TASK DIRECTIONS
Reproduce all of the material below verbatim, leaving out the pictures.

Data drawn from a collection
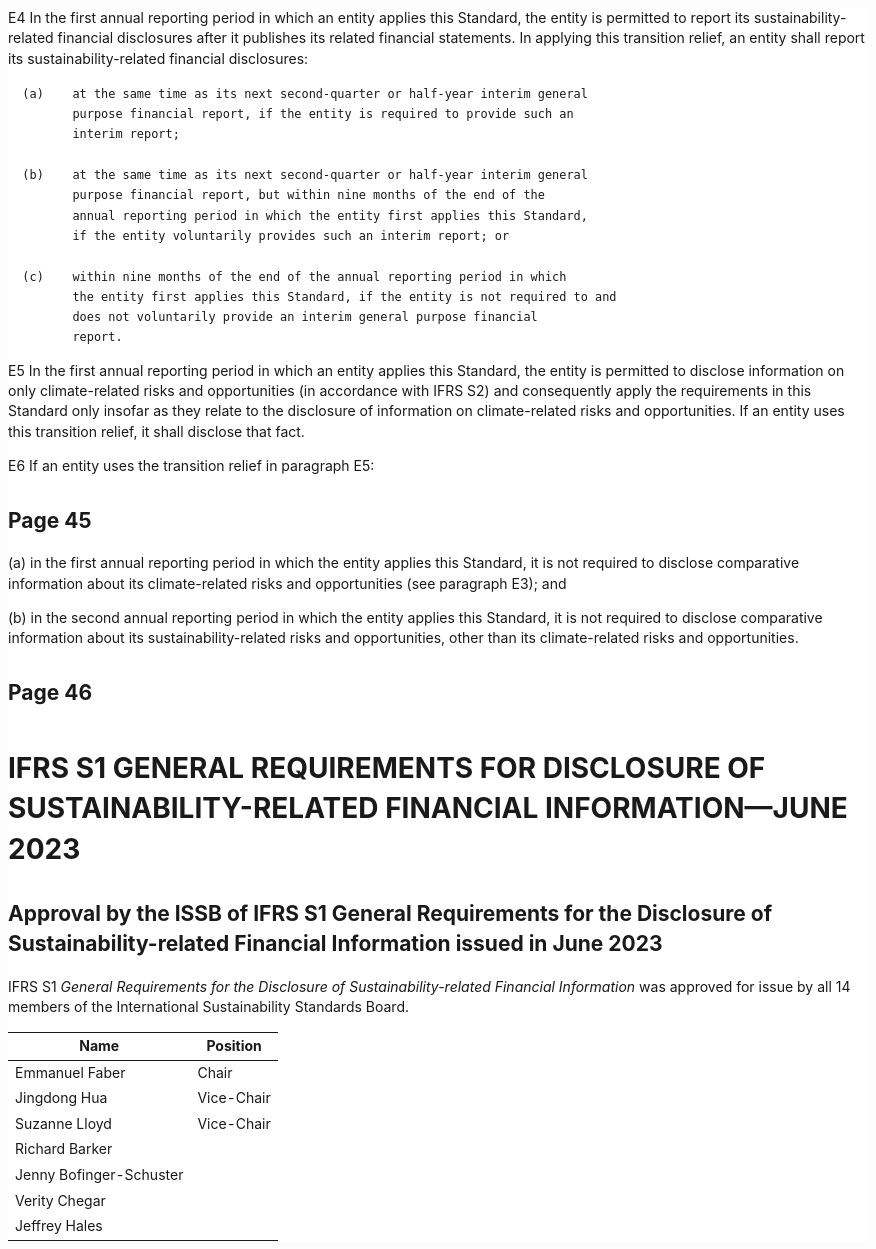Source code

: E4    In the first annual reporting period in which an entity applies this Standard,
      the entity is permitted to report its sustainability-related financial disclosures
      after it publishes its related financial statements. In applying this transition
      relief, an entity shall report its sustainability-related financial disclosures:

      (a)    at the same time as its next second-quarter or half-year interim general
             purpose financial report, if the entity is required to provide such an
             interim report;

      (b)    at the same time as its next second-quarter or half-year interim general
             purpose financial report, but within nine months of the end of the
             annual reporting period in which the entity first applies this Standard,
             if the entity voluntarily provides such an interim report; or

      (c)    within nine months of the end of the annual reporting period in which
             the entity first applies this Standard, if the entity is not required to and
             does not voluntarily provide an interim general purpose financial
             report.

E5    In the first annual reporting period in which an entity applies this Standard,
      the entity is permitted to disclose information on only climate-related risks
      and opportunities (in accordance with IFRS S2) and consequently apply the
      requirements in this Standard only insofar as they relate to the disclosure of
      information on climate-related risks and opportunities. If an entity uses this
      transition relief, it shall disclose that fact.

E6    If an entity uses the transition relief in paragraph E5:

## Page 45

(a) in the first annual reporting period in which the entity applies this Standard, it is not required to disclose comparative information about its climate-related risks and opportunities (see paragraph E3); and

(b) in the second annual reporting period in which the entity applies this Standard, it is not required to disclose comparative information about its sustainability-related risks and opportunities, other than its climate-related risks and opportunities.

## Page 46

# IFRS S1 GENERAL REQUIREMENTS FOR DISCLOSURE OF SUSTAINABILITY-RELATED FINANCIAL INFORMATION—JUNE 2023

## Approval by the ISSB of IFRS S1 General Requirements for the Disclosure of Sustainability-related Financial Information issued in June 2023

IFRS S1 *General Requirements for the Disclosure of Sustainability-related Financial Information* was approved for issue by all 14 members of the International Sustainability Standards Board.

| Name | Position |
|------|----------|
| Emmanuel Faber | Chair |
| Jingdong Hua | Vice-Chair |
| Suzanne Lloyd | Vice-Chair |
| Richard Barker | |
| Jenny Bofinger-Schuster | |
| Verity Chegar | |
| Jeffrey Hales | |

ANSWER BOX
Source code

: E4    In the first annual reporting period in which an entity applies this Standard,
      the entity is permitted to report its sustainability-related financial disclosures
      after it publishes its related financial statements. In applying this transition
      relief, an entity shall report its sustainability-related financial disclosures:

      (a)    at the same time as its next second-quarter or half-year interim general
             purpose financial report, if the entity is required to provide such an
             interim report;

      (b)    at the same time as its next second-quarter or half-year interim general
             purpose financial report, but within nine months of the end of the
             annual reporting period in which the entity first applies this Standard,
             if the entity voluntarily provides such an interim report; or

      (c)    within nine months of the end of the annual reporting period in which
             the entity first applies this Standard, if the entity is not required to and
             does not voluntarily provide an interim general purpose financial
             report.

E5    In the first annual reporting period in which an entity applies this Standard,
      the entity is permitted to disclose information on only climate-related risks
      and opportunities (in accordance with IFRS S2) and consequently apply the
      requirements in this Standard only insofar as they relate to the disclosure of
      information on climate-related risks and opportunities. If an entity uses this
      transition relief, it shall disclose that fact.

E6    If an entity uses the transition relief in paragraph E5:

## Page 45

(a) in the first annual reporting period in which the entity applies this Standard, it is not required to disclose comparative information about its climate-related risks and opportunities (see paragraph E3); and

(b) in the second annual reporting period in which the entity applies this Standard, it is not required to disclose comparative information about its sustainability-related risks and opportunities, other than its climate-related risks and opportunities.

## Page 46

# IFRS S1 GENERAL REQUIREMENTS FOR DISCLOSURE OF SUSTAINABILITY-RELATED FINANCIAL INFORMATION—JUNE 2023

## Approval by the ISSB of IFRS S1 General Requirements for the Disclosure of Sustainability-related Financial Information issued in June 2023

IFRS S1 *General Requirements for the Disclosure of Sustainability-related Financial Information* was approved for issue by all 14 members of the International Sustainability Standards Board.

| Name | Position |
|------|----------|
| Emmanuel Faber | Chair |
| Jingdong Hua | Vice-Chair |
| Suzanne Lloyd | Vice-Chair |
| Richard Barker | |
| Jenny Bofinger-Schuster | |
| Verity Chegar | |
| Jeffrey Hales | |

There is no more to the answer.